INSTRUCTIONS FOR THE TASK: Every line from the first one in the data below through the line holding "(outputformat 1)" is to be written out exactly, with the pictures omitted.
# # #
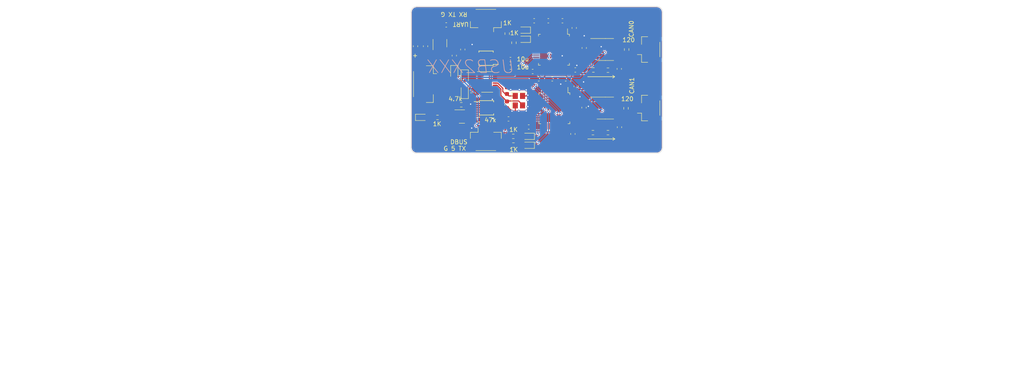
<source format=kicad_pcb>
(kicad_pcb (version 20211014) (generator pcbnew)

  (general
    (thickness 1.6)
  )

  (paper "A4")
  (title_block
    (title "USB To CAN")
    (date "2023-05-04")
    (rev "2.0.1")
  )

  (layers
    (0 "F.Cu" signal)
    (31 "B.Cu" signal)
    (32 "B.Adhes" user "B.Adhesive")
    (33 "F.Adhes" user "F.Adhesive")
    (34 "B.Paste" user)
    (35 "F.Paste" user)
    (36 "B.SilkS" user "B.Silkscreen")
    (37 "F.SilkS" user "F.Silkscreen")
    (38 "B.Mask" user)
    (39 "F.Mask" user)
    (44 "Edge.Cuts" user)
    (45 "Margin" user)
    (46 "B.CrtYd" user "B.Courtyard")
    (47 "F.CrtYd" user "F.Courtyard")
    (48 "B.Fab" user)
    (49 "F.Fab" user)
  )

  (setup
    (stackup
      (layer "F.SilkS" (type "Top Silk Screen"))
      (layer "F.Paste" (type "Top Solder Paste"))
      (layer "F.Mask" (type "Top Solder Mask") (thickness 0.01))
      (layer "F.Cu" (type "copper") (thickness 0.035))
      (layer "dielectric 1" (type "core") (thickness 1.51) (material "FR4") (epsilon_r 4.5) (loss_tangent 0.02))
      (layer "B.Cu" (type "copper") (thickness 0.035))
      (layer "B.Mask" (type "Bottom Solder Mask") (thickness 0.01))
      (layer "B.Paste" (type "Bottom Solder Paste"))
      (layer "B.SilkS" (type "Bottom Silk Screen"))
      (copper_finish "None")
      (dielectric_constraints no)
    )
    (pad_to_mask_clearance 0)
    (aux_axis_origin 119.0716 122.4996)
    (grid_origin 119.0716 122.4996)
    (pcbplotparams
      (layerselection 0x00010fc_ffffffff)
      (disableapertmacros false)
      (usegerberextensions false)
      (usegerberattributes true)
      (usegerberadvancedattributes true)
      (creategerberjobfile true)
      (svguseinch false)
      (svgprecision 6)
      (excludeedgelayer true)
      (plotframeref false)
      (viasonmask false)
      (mode 1)
      (useauxorigin true)
      (hpglpennumber 1)
      (hpglpenspeed 20)
      (hpglpendiameter 15.000000)
      (dxfpolygonmode true)
      (dxfimperialunits true)
      (dxfusepcbnewfont true)
      (psnegative false)
      (psa4output false)
      (plotreference true)
      (plotvalue true)
      (plotinvisibletext false)
      (sketchpadsonfab false)
      (subtractmaskfromsilk false)
      (outputformat 1)
      (mirror false)
      (drillshape 0)
      (scaleselection 1)
      (outputdirectory "usb2can")
    )
  )

  (net 0 "")
  (net 1 "VCC")
  (net 2 "GND")
  (net 3 "Net-(C6-Pad2)")
  (net 4 "+5V")
  (net 5 "Net-(C11-Pad2)")
  (net 6 "Net-(C19-Pad1)")
  (net 7 "Net-(C20-Pad1)")
  (net 8 "/USB_HUB/XOUT")
  (net 9 "/USB_HUB/XIN")
  (net 10 "/STM1_CAN/LED1")
  (net 11 "Net-(D1-Pad2)")
  (net 12 "/STM1_CAN/LED2")
  (net 13 "Net-(D2-Pad2)")
  (net 14 "/STM2_CAN/LED1")
  (net 15 "Net-(D3-Pad2)")
  (net 16 "/STM2_CAN/LED2")
  (net 17 "Net-(D4-Pad2)")
  (net 18 "/USB_HUB/D-")
  (net 19 "/USB_HUB/D+")
  (net 20 "Net-(D8-Pad2)")
  (net 21 "/DBUS/DBus")
  (net 22 "/UART/RXD")
  (net 23 "/UART/TXD")
  (net 24 "/STM1_CAN/CAN_L")
  (net 25 "/STM1_CAN/CAN_H")
  (net 26 "/STM2_CAN/CAN_L")
  (net 27 "/STM2_CAN/CAN_H")
  (net 28 "Net-(Q1-Pad3)")
  (net 29 "Net-(R1-Pad1)")
  (net 30 "Net-(R6-Pad1)")
  (net 31 "unconnected-(U1-Pad2)")
  (net 32 "unconnected-(U1-Pad3)")
  (net 33 "unconnected-(U1-Pad4)")
  (net 34 "unconnected-(U1-Pad5)")
  (net 35 "unconnected-(U1-Pad6)")
  (net 36 "unconnected-(U1-Pad12)")
  (net 37 "unconnected-(U1-Pad13)")
  (net 38 "unconnected-(U1-Pad14)")
  (net 39 "unconnected-(U1-Pad15)")
  (net 40 "unconnected-(U1-Pad16)")
  (net 41 "unconnected-(U1-Pad17)")
  (net 42 "unconnected-(U1-Pad18)")
  (net 43 "unconnected-(U1-Pad19)")
  (net 44 "unconnected-(U1-Pad20)")
  (net 45 "unconnected-(U1-Pad21)")
  (net 46 "unconnected-(U1-Pad22)")
  (net 47 "unconnected-(U1-Pad25)")
  (net 48 "unconnected-(U1-Pad26)")
  (net 49 "unconnected-(U1-Pad27)")
  (net 50 "unconnected-(U1-Pad28)")
  (net 51 "unconnected-(U1-Pad29)")
  (net 52 "unconnected-(U1-Pad30)")
  (net 53 "unconnected-(U1-Pad31)")
  (net 54 "/STM1_CAN/USB_D-")
  (net 55 "/STM1_CAN/USB_D+")
  (net 56 "unconnected-(U1-Pad38)")
  (net 57 "unconnected-(U1-Pad39)")
  (net 58 "unconnected-(U1-Pad40)")
  (net 59 "unconnected-(U1-Pad41)")
  (net 60 "unconnected-(U1-Pad42)")
  (net 61 "unconnected-(U1-Pad43)")
  (net 62 "/STM1_CAN/CAN_RX")
  (net 63 "/STM1_CAN/CAN_TX")
  (net 64 "unconnected-(U3-Pad4)")
  (net 65 "unconnected-(U4-Pad2)")
  (net 66 "unconnected-(U4-Pad3)")
  (net 67 "unconnected-(U4-Pad4)")
  (net 68 "unconnected-(U4-Pad5)")
  (net 69 "unconnected-(U4-Pad6)")
  (net 70 "unconnected-(U4-Pad12)")
  (net 71 "unconnected-(U4-Pad13)")
  (net 72 "unconnected-(U4-Pad14)")
  (net 73 "unconnected-(U4-Pad15)")
  (net 74 "unconnected-(U4-Pad16)")
  (net 75 "unconnected-(U4-Pad17)")
  (net 76 "unconnected-(U4-Pad18)")
  (net 77 "unconnected-(U4-Pad19)")
  (net 78 "unconnected-(U4-Pad20)")
  (net 79 "unconnected-(U4-Pad21)")
  (net 80 "unconnected-(U4-Pad22)")
  (net 81 "unconnected-(U4-Pad25)")
  (net 82 "unconnected-(U4-Pad26)")
  (net 83 "unconnected-(U4-Pad27)")
  (net 84 "unconnected-(U4-Pad28)")
  (net 85 "unconnected-(U4-Pad29)")
  (net 86 "unconnected-(U4-Pad30)")
  (net 87 "unconnected-(U4-Pad31)")
  (net 88 "/STM2_CAN/USB_D-")
  (net 89 "/STM2_CAN/USB_D+")
  (net 90 "unconnected-(U4-Pad38)")
  (net 91 "unconnected-(U4-Pad39)")
  (net 92 "unconnected-(U4-Pad40)")
  (net 93 "unconnected-(U4-Pad41)")
  (net 94 "unconnected-(U4-Pad42)")
  (net 95 "unconnected-(U4-Pad43)")
  (net 96 "/STM2_CAN/CAN_RX")
  (net 97 "/STM2_CAN/CAN_TX")
  (net 98 "/UART/D-")
  (net 99 "/UART/D+")
  (net 100 "/DBUS/D-")
  (net 101 "/DBUS/D+")
  (net 102 "unconnected-(U7-Pad4)")
  (net 103 "unconnected-(U7-Pad5)")
  (net 104 "unconnected-(U7-Pad6)")
  (net 105 "unconnected-(U8-Pad4)")
  (net 106 "unconnected-(U8-Pad5)")
  (net 107 "unconnected-(U8-Pad6)")
  (net 108 "unconnected-(U8-Pad8)")
  (net 109 "unconnected-(U1-Pad34)")
  (net 110 "unconnected-(U1-Pad37)")
  (net 111 "unconnected-(U4-Pad34)")
  (net 112 "unconnected-(U4-Pad37)")

  (footprint "library:LED_0603_1608Metric" (layer "F.Cu") (at 146.559794 120.5856 180))

  (footprint "library:C_0603_1608Metric" (layer "F.Cu") (at 120.296194 97.4716 90))

  (footprint "library:R_0603_1608Metric" (layer "F.Cu") (at 143.143994 120.5348 180))

  (footprint "library:SOIC-8_3.9x4.9mm_P1.27mm" (layer "F.Cu") (at 164.593794 111.8988))

  (footprint "library:LQFP-48_7x7mm_P0.5mm" (layer "F.Cu") (at 152.706594 111.9496 -90))

  (footprint "library:SL2.1S-SSOP-16" (layer "F.Cu") (at 137.009394 105.8028))

  (footprint "library:Molex_CLIK-Mate_502386-0470_1x04-1MP_P1.25mm_Horizontal" (layer "F.Cu") (at 122.531394 106.3108 -90))

  (footprint "library:C_0603_1608Metric" (layer "F.Cu") (at 141.632194 111.1368 -90))

  (footprint "library:SOT-23" (layer "F.Cu") (at 131.116594 113.88))

  (footprint "library:C_0603_1608Metric" (layer "F.Cu") (at 151.284194 91.528))

  (footprint "library:JST_GH_SM02B-GHS-TB_1x02-1MP_P1.25mm_Horizontal" (layer "F.Cu") (at 174.753794 98.2336 90))

  (footprint "library:LED_0603_1608Metric" (layer "F.Cu") (at 145.645394 95.846 180))

  (footprint "library:SOT-23-5_HandSoldering" (layer "F.Cu") (at 125.985794 96.7604 90))

  (footprint "library:C_0603_1608Metric" (layer "F.Cu") (at 122.632994 97.4716 90))

  (footprint "library:C_0603_1608Metric" (layer "F.Cu") (at 149.048994 105.0916 180))

  (footprint "library:C_0603_1608Metric" (layer "F.Cu") (at 141.632194 107.8348 90))

  (footprint "library:C_0603_1608Metric" (layer "F.Cu") (at 146.712194 116.3184 180))

  (footprint "library:C_0603_1608Metric" (layer "F.Cu") (at 159.615394 111.7972 90))

  (footprint "library:C_0603_1608Metric" (layer "F.Cu") (at 157.786594 106.8188 90))

  (footprint "library:D_SOD-323" (layer "F.Cu") (at 131.776994 108.1904 90))

  (footprint "library:R_0603_1608Metric" (layer "F.Cu") (at 161.698194 117.6392 180))

  (footprint "library:C_0603_1608Metric" (layer "F.Cu") (at 155.348194 105.0916 180))

  (footprint "library:LED_0603_1608Metric" (layer "F.Cu") (at 145.645394 93.7124 180))

  (footprint "library:JST_GH_SM02B-GHS-TB_1x02-1MP_P1.25mm_Horizontal" (layer "F.Cu") (at 174.753794 111.8988 90))

  (footprint "library:D_SOD-323" (layer "F.Cu") (at 129.338594 103.466 -90))

  (footprint "library:LED_0603_1608Metric" (layer "F.Cu") (at 146.559794 118.5028 180))

  (footprint "library:SOIC-8_3.9x4.9mm_P1.27mm" (layer "F.Cu") (at 164.593794 98.2336))

  (footprint "library:C_0603_1608Metric" (layer "F.Cu") (at 157.329394 93.2044 90))

  (footprint "library:R_0603_1608Metric" (layer "F.Cu") (at 130.964194 111.1368))

  (footprint "library:R_0603_1608Metric" (layer "F.Cu") (at 169.572194 98.2336 -90))

  (footprint "library:C_0603_1608Metric" (layer "F.Cu") (at 159.666194 97.878 90))

  (footprint "library:C_0603_1608Metric" (layer "F.Cu") (at 131.319794 98.2336 90))

  (footprint "library:C_0603_1608Metric" (layer "F.Cu") (at 147.626594 103.3644 180))

  (footprint "library:C_0603_1608Metric" (layer "F.Cu") (at 157.583394 103.0088))

  (footprint "library:C_0603_1608Metric" (layer "F.Cu") (at 129.338594 99.656 90))

  (footprint "library:R_0603_1608Metric" (layer "F.Cu") (at 165.203394 103.0596 180))

  (footprint "library:R_0603_1608Metric" (layer "F.Cu") (at 169.419794 111.9496 -90))

  (footprint "library:C_0603_1608Metric" (layer "F.Cu") (at 154.586194 91.528 180))

  (footprint "library:C_0603_1608Metric" (layer "F.Cu") (at 167.895794 116.3692 -90))

  (footprint "library:MSOP-10_3x3mm_P0.5mm" (layer "F.Cu") (at 136.755394 100.2656 180))

  (footprint "library:R_0603_1608Metric" (layer "F.Cu") (at 135.028194 114.5912))

  (footprint "library:JST_GH_SM03B-GHS-TB_1x03-1MP_P1.25mm_Horizontal" (layer "F.Cu") (at 136.704594 91.4264 180))

  (footprint "library:R_0603_1608Metric" (layer "F.Cu") (at 165.203394 117.6392 180))

  (footprint "library:R_0603_1608Metric" (layer "F.Cu") (at 143.257794 96.6588 -90))

  (footprint "library:C_0603_1608Metric" (layer "F.Cu") (at 142.444994 100.5704))

  (footprint "library:C_0603_1608Metric" (layer "F.Cu") (at 141.987794 114.4388))

  (footprint "library:C_0603_1608Metric" (layer "F.Cu") (at 152.198594 105.0916))

  (footprint "library:R_0603_1608Metric" (layer "F.Cu") (at 161.799794 103.0088 180))

  (footprint "library:C_0603_1608Metric" (layer "F.Cu") (at 147.982194 91.528 180))

  (footprint "library:D_SOD-323" (layer "F.Cu") (at 131.776994 104.482 -90))

  (footprint "library:R_0603_1608Metric" (layer "F.Cu") (at 143.105394 118.5028 180))

  (footprint "library:JST_GH_SM03B-GHS-TB_1x03-1MP_P1.25mm_Horizontal" (layer "F.Cu") (at 136.704594 119.2648))

  (footprint "library:LED_0603_1608Metric" (layer "F.Cu") (at 121.760394 114.0724))

  (footprint "library:Crystal_SMD_3225-4Pin_3.2x2.5mm" (layer "F.Cu")
    (tedit 5A0FD1B2) (tstamp e05b6ed6-497c-4562-864e-b43fa2ed9b00)
    (at 144.426194 110.1716 -90)
    (descr "SMD Crystal SERIES SMD3225/4 http://www.txccrystal.com/images/pdf/7m-accuracy.pdf, 3.2x2.5mm^2 package")
    (tags "SMD SMT crystal")
    (property "Sheetfile" "USB_HUB.kicad_sch")
    (property "Sheetname" "USB_HUB")
    (path "/a792ca19-b88c-4678-aab7-ce759f9da79c/d9644df1-6a19-49d1-a7fa-65eba72c7879")
    
... [1469785 chars truncated]
</source>
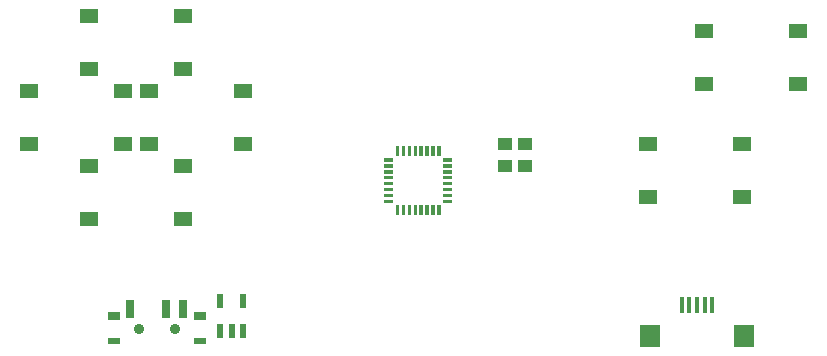
<source format=gtp>
G04 MADE WITH FRITZING*
G04 WWW.FRITZING.ORG*
G04 DOUBLE SIDED*
G04 HOLES PLATED*
G04 CONTOUR ON CENTER OF CONTOUR VECTOR*
%ASAXBY*%
%FSLAX23Y23*%
%MOIN*%
%OFA0B0*%
%SFA1.0B1.0*%
%ADD10C,0.035433*%
%ADD11R,0.047244X0.043307*%
%ADD12R,0.027559X0.059055*%
%ADD13R,0.039370X0.023622*%
%ADD14R,0.039370X0.031496*%
%ADD15R,0.061024X0.051181*%
%ADD16R,0.013780X0.055118*%
%ADD17R,0.070866X0.074803*%
%ADD18R,0.021654X0.047244*%
%ADD19R,0.001000X0.001000*%
%LNPASTEMASK1*%
G90*
G70*
G54D10*
X552Y140D03*
X434Y140D03*
X552Y140D03*
X434Y140D03*
G54D11*
X1654Y684D03*
X1721Y684D03*
X1654Y759D03*
X1721Y759D03*
G54D12*
X581Y209D03*
X522Y209D03*
X404Y209D03*
G54D13*
X637Y101D03*
G54D14*
X637Y183D03*
G54D13*
X349Y101D03*
G54D14*
X349Y183D03*
G54D15*
X2630Y1134D03*
X2317Y1134D03*
X2630Y957D03*
X2317Y957D03*
X466Y759D03*
X779Y759D03*
X466Y936D03*
X779Y936D03*
X266Y509D03*
X579Y509D03*
X266Y686D03*
X579Y686D03*
X66Y759D03*
X379Y759D03*
X66Y936D03*
X379Y936D03*
X2442Y759D03*
X2129Y759D03*
X2442Y582D03*
X2129Y582D03*
X266Y1009D03*
X579Y1009D03*
X266Y1186D03*
X579Y1186D03*
G54D16*
X2242Y221D03*
X2344Y221D03*
X2267Y221D03*
X2293Y221D03*
X2319Y221D03*
G54D17*
X2135Y117D03*
X2450Y117D03*
G54D18*
X704Y133D03*
X742Y133D03*
X779Y133D03*
X779Y236D03*
X704Y236D03*
G36*
X1408Y718D02*
X1408Y750D01*
X1419Y750D01*
X1419Y718D01*
X1408Y718D01*
G37*
D02*
G36*
X1447Y581D02*
X1447Y592D01*
X1478Y592D01*
X1478Y581D01*
X1447Y581D01*
G37*
D02*
G36*
X1309Y521D02*
X1309Y553D01*
X1320Y553D01*
X1320Y521D01*
X1309Y521D01*
G37*
D02*
G36*
X1388Y718D02*
X1388Y750D01*
X1399Y750D01*
X1399Y718D01*
X1388Y718D01*
G37*
D02*
G36*
X1388Y521D02*
X1388Y553D01*
X1399Y553D01*
X1399Y521D01*
X1388Y521D01*
G37*
D02*
G36*
X1368Y718D02*
X1368Y750D01*
X1380Y750D01*
X1380Y718D01*
X1368Y718D01*
G37*
D02*
G36*
X1447Y659D02*
X1447Y671D01*
X1478Y671D01*
X1478Y659D01*
X1447Y659D01*
G37*
D02*
G36*
X1349Y718D02*
X1349Y750D01*
X1360Y750D01*
X1360Y718D01*
X1349Y718D01*
G37*
D02*
G36*
X1349Y521D02*
X1349Y553D01*
X1360Y553D01*
X1360Y521D01*
X1349Y521D01*
G37*
D02*
G36*
X1329Y718D02*
X1329Y750D01*
X1340Y750D01*
X1340Y718D01*
X1329Y718D01*
G37*
D02*
G36*
X1427Y521D02*
X1427Y553D01*
X1439Y553D01*
X1439Y521D01*
X1427Y521D01*
G37*
D02*
G36*
X1309Y718D02*
X1309Y750D01*
X1320Y750D01*
X1320Y718D01*
X1309Y718D01*
G37*
D02*
G36*
X1447Y620D02*
X1447Y631D01*
X1478Y631D01*
X1478Y620D01*
X1447Y620D01*
G37*
D02*
G36*
X1290Y718D02*
X1290Y750D01*
X1301Y750D01*
X1301Y718D01*
X1290Y718D01*
G37*
D02*
G36*
X1447Y699D02*
X1447Y710D01*
X1478Y710D01*
X1478Y699D01*
X1447Y699D01*
G37*
D02*
G36*
X1250Y699D02*
X1250Y710D01*
X1281Y710D01*
X1281Y699D01*
X1250Y699D01*
G37*
D02*
G36*
X1329Y521D02*
X1329Y553D01*
X1340Y553D01*
X1340Y521D01*
X1329Y521D01*
G37*
D02*
G36*
X1250Y679D02*
X1250Y690D01*
X1281Y690D01*
X1281Y679D01*
X1250Y679D01*
G37*
D02*
G36*
X1368Y521D02*
X1368Y553D01*
X1380Y553D01*
X1380Y521D01*
X1368Y521D01*
G37*
D02*
G36*
X1250Y659D02*
X1250Y671D01*
X1281Y671D01*
X1281Y659D01*
X1250Y659D01*
G37*
D02*
G36*
X1408Y521D02*
X1408Y553D01*
X1419Y553D01*
X1419Y521D01*
X1408Y521D01*
G37*
D02*
G36*
X1250Y640D02*
X1250Y651D01*
X1281Y651D01*
X1281Y640D01*
X1250Y640D01*
G37*
D02*
G36*
X1447Y561D02*
X1447Y572D01*
X1478Y572D01*
X1478Y561D01*
X1447Y561D01*
G37*
D02*
G36*
X1250Y620D02*
X1250Y631D01*
X1281Y631D01*
X1281Y620D01*
X1250Y620D01*
G37*
D02*
G36*
X1447Y600D02*
X1447Y612D01*
X1478Y612D01*
X1478Y600D01*
X1447Y600D01*
G37*
D02*
G36*
X1250Y600D02*
X1250Y612D01*
X1281Y612D01*
X1281Y600D01*
X1250Y600D01*
G37*
D02*
G36*
X1447Y640D02*
X1447Y651D01*
X1478Y651D01*
X1478Y640D01*
X1447Y640D01*
G37*
D02*
G36*
X1250Y581D02*
X1250Y592D01*
X1281Y592D01*
X1281Y581D01*
X1250Y581D01*
G37*
D02*
G36*
X1447Y679D02*
X1447Y690D01*
X1478Y690D01*
X1478Y679D01*
X1447Y679D01*
G37*
D02*
G36*
X1250Y561D02*
X1250Y572D01*
X1281Y572D01*
X1281Y561D01*
X1250Y561D01*
G37*
D02*
G36*
X1290Y521D02*
X1290Y553D01*
X1301Y553D01*
X1301Y521D01*
X1290Y521D01*
G37*
D02*
G36*
X1427Y718D02*
X1427Y750D01*
X1439Y750D01*
X1439Y718D01*
X1427Y718D01*
G37*
D02*
G54D19*
D02*
G04 End of PasteMask1*
M02*
</source>
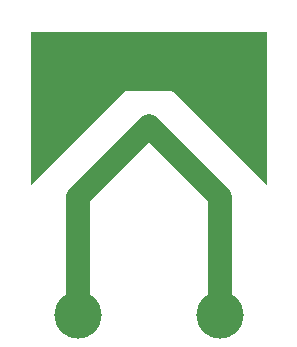
<source format=gbl>
%FSLAX21Y21*%
%MOMM*%
%ADD10C,2*%
%ADD11C,4*%
%LPD*%
D10*
X-60Y60D02*
G01*
Y160D01*
X-120Y220D01*
X-180Y160D01*
Y60D01*
D11*
X-60D03*
X-180D03*
G36*
X-20Y170D02*
Y300D01*
X-220D01*
Y170D01*
X-140Y250D01*
X-100D01*
X-20Y170D01*
G37*
M02*

</source>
# # #
RESPONSE TO THE EXERCISE:
<source format=kicad_pcb>
(kicad_pcb (version 20211014) (generator pcbnew)

  (general
    (thickness 1.6)
  )

  (paper "A4")
  (title_block
    (title "USB To CAN")
    (date "2023-05-04")
    (rev "2.0.1")
  )

  (layers
    (0 "F.Cu" signal)
    (31 "B.Cu" signal)
    (32 "B.Adhes" user "B.Adhesive")
    (33 "F.Adhes" user "F.Adhesive")
    (34 "B.Paste" user)
    (35 "F.Paste" user)
    (36 "B.SilkS" user "B.Silkscreen")
    (37 "F.SilkS" user "F.Silkscreen")
    (38 "B.Mask" user)
    (39 "F.Mask" user)
    (44 "Edge.Cuts" user)
    (45 "Margin" user)
    (46 "B.CrtYd" user "B.Courtyard")
    (47 "F.CrtYd" user "F.Courtyard")
    (48 "B.Fab" user)
    (49 "F.Fab" user)
  )

  (setup
    (stackup
      (layer "F.SilkS" (type "Top Silk Screen"))
      (layer "F.Paste" (type "Top Solder Paste"))
      (layer "F.Mask" (type "Top Solder Mask") (thickness 0.01))
      (layer "F.Cu" (type "copper") (thickness 0.035))
      (layer "dielectric 1" (type "core") (thickness 1.51) (material "FR4") (epsilon_r 4.5) (loss_tangent 0.02))
      (layer "B.Cu" (type "copper") (thickness 0.035))
      (layer "B.Mask" (type "Bottom Solder Mask") (thickness 0.01))
      (layer "B.Paste" (type "Bottom Solder Paste"))
      (layer "B.SilkS" (type "Bottom Silk Screen"))
      (copper_finish "None")
      (dielectric_constraints no)
    )
    (pad_to_mask_clearance 0)
    (aux_axis_origin 119.0716 122.4996)
    (grid_origin 119.0716 122.4996)
    (pcbplotparams
      (layerselection 0x00010fc_ffffffff)
      (disableapertmacros false)
      (usegerberextensions false)
      (usegerberattributes true)
      (usegerberadvancedattributes true)
      (creategerberjobfile true)
      (svguseinch false)
      (svgprecision 6)
      (excludeedgelayer true)
      (plotframeref false)
      (viasonmask false)
      (mode 1)
      (useauxorigin true)
      (hpglpennumber 1)
      (hpglpenspeed 20)
      (hpglpendiameter 15.000000)
      (dxfpolygonmode true)
      (dxfimperialunits true)
      (dxfusepcbnewfont true)
      (psnegative false)
      (psa4output false)
      (plotreference true)
      (plotvalue true)
      (plotinvisibletext false)
      (sketchpadsonfab false)
      (subtractmaskfromsilk false)
      (outputformat 1)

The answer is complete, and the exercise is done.